>>

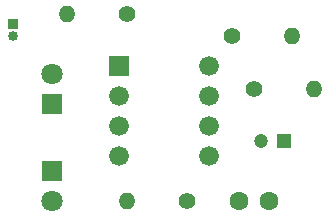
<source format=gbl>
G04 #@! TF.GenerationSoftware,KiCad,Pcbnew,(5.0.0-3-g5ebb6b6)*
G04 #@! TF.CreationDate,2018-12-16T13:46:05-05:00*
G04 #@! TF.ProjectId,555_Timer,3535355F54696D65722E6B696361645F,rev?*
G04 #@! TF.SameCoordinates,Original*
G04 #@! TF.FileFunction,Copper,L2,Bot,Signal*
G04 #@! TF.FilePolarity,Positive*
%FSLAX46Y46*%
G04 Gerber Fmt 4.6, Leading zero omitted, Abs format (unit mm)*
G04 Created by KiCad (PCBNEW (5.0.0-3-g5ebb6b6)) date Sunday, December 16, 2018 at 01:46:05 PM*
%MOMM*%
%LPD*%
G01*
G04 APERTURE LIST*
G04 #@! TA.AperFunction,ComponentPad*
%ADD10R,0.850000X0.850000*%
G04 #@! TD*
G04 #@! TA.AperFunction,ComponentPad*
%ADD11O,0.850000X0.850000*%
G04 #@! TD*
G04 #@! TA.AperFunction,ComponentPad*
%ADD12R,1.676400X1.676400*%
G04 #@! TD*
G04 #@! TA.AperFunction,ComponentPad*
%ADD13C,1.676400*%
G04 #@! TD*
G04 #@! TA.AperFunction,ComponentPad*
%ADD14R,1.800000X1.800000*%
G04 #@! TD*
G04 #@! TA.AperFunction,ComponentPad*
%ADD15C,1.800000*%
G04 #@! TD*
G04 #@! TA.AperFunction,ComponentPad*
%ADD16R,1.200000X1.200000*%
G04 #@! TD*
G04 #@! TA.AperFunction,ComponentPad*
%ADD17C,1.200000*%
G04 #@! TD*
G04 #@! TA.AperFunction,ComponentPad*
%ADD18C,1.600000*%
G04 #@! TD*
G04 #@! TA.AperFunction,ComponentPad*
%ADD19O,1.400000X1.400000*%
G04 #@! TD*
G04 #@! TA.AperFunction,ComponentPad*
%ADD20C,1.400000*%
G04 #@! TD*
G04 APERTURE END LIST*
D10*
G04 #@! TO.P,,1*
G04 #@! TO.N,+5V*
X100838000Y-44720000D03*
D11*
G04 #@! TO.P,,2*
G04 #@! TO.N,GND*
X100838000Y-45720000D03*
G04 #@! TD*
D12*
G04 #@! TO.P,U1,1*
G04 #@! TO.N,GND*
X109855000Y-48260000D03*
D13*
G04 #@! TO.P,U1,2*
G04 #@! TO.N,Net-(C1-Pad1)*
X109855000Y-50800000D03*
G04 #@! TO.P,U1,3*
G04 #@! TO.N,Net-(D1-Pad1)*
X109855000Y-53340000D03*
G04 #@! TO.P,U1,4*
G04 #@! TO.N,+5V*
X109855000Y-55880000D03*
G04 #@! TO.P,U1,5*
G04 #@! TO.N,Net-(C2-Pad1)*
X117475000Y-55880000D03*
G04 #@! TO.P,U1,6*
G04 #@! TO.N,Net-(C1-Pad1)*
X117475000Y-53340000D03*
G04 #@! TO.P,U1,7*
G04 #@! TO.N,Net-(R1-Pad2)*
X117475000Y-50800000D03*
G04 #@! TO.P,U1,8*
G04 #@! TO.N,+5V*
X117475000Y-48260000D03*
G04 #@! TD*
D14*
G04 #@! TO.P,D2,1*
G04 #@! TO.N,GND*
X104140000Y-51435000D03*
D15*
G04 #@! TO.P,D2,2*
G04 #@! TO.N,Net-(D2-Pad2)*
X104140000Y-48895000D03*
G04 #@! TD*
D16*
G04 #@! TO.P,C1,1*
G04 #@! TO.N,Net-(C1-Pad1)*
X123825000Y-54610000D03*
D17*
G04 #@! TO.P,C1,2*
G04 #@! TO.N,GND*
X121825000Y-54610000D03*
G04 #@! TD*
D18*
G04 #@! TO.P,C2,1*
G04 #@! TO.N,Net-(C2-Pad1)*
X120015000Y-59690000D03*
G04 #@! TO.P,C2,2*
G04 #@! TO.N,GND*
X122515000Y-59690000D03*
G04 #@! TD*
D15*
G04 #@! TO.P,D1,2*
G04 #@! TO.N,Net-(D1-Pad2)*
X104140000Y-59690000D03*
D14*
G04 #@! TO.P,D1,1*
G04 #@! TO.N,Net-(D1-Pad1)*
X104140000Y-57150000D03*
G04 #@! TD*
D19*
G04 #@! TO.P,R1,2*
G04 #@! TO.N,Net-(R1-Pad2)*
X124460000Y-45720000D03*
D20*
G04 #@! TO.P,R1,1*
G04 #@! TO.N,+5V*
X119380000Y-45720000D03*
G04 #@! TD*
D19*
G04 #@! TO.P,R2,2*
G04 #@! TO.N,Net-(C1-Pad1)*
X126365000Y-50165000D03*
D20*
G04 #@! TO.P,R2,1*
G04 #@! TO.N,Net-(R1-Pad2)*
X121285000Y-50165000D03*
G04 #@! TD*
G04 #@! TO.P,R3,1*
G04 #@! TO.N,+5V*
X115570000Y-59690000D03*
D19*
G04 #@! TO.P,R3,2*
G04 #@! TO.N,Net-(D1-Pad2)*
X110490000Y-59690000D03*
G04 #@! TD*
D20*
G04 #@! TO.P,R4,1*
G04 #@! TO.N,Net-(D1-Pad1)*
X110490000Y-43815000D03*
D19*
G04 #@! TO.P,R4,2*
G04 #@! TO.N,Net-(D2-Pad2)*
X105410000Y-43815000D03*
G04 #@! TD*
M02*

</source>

<<

DIRECTIONS - Find the lines in the data that hold the word "LIST". Reply with how many there are and nothing more.

RESPONSE BOX - 2